Liverpool Plains Shire Council Mayor, Councillor Andrew Hope, is encouraging all Shire residents to come together and join in local celebrations to mark NAIDOC WEEK 2017 on Monday 3 and Tuesday 4 July.
“There will be a special story times at our libraries, Quirindi on Monday 3 at 10.30am and Werris Creek on Tuesday 4 at 11.30am. Both will feature a NAIDOC week theme with Aboriginal children’s stories and books on display from the Central Northern Regional Library’s collection,” Councillor Hope said.
“From 10am – 2pm on Monday 3, a NAIDOC Week Family Fun Day will be held at Longfield Park, Quirindi which will feature a BBQ, activities and prizes, fairy floss, slushies, crafts, games and the Gomeroi Dance Company.
“It would be great to see as many people as possible come along to celebrate our First Australians, the custodians of the land,” he said.
“This event is possible because of collaboration between numerous government and non-government agencies, regional businesses and LPSC. I thank them for supporting the initiative,” he continued.
Councillor Hope said that although not being staged during NAIDOC Week, on Wednesday 9 August, there is an invitation to join the Indigenous Services Librarian from The State Library of NSW in a presentation about The State Library’s resources and other strategies that could be vital for people engaged in Aboriginal and Torres Strait Islander family history research. It will be held at Quirindi Library beginning at 2pm and run for approximately two hours. More details will be available prior to the date. Interested persons can secure a spot by calling 6746 2350, emailing firstname.lastname@example.org or via the Quirindi Library Facebook page.

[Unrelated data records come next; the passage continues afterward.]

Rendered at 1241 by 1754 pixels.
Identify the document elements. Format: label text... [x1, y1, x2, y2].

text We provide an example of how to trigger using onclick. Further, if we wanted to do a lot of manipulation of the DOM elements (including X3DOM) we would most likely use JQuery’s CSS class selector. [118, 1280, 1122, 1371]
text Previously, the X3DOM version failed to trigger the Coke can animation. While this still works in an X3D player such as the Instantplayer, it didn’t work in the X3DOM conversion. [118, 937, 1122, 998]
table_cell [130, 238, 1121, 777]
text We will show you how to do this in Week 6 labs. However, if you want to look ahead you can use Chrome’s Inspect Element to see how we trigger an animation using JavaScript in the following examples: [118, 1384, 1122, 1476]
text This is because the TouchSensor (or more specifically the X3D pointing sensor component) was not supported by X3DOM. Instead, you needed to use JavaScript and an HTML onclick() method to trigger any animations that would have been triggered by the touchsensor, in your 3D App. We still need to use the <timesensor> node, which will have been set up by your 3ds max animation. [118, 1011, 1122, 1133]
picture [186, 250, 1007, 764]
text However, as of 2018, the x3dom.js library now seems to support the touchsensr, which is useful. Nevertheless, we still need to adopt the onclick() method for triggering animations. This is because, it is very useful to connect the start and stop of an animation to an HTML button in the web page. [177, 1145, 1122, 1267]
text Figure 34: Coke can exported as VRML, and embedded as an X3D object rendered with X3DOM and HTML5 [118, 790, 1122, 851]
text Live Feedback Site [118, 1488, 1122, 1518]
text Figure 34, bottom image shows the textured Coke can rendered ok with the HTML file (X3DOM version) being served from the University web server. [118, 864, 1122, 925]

“NAIDOC Week 2017 will highlight the importance, resilience and richness of Aboriginal and Torres Strait Islander languages and the theme is Our Languages Matter. It has been great to see the great steps taken in recent years to revitalise the Gomeroi language and more people learning their traditional tongue. It helps to emphasise and celebrate the unique and essential role that Indigenous languages play in cultural identity, linking people to their land and water and in the transmission of Aboriginal and Torres Strait Islander history, spirituality and rites, through story and song,” Councillor Hope concluded.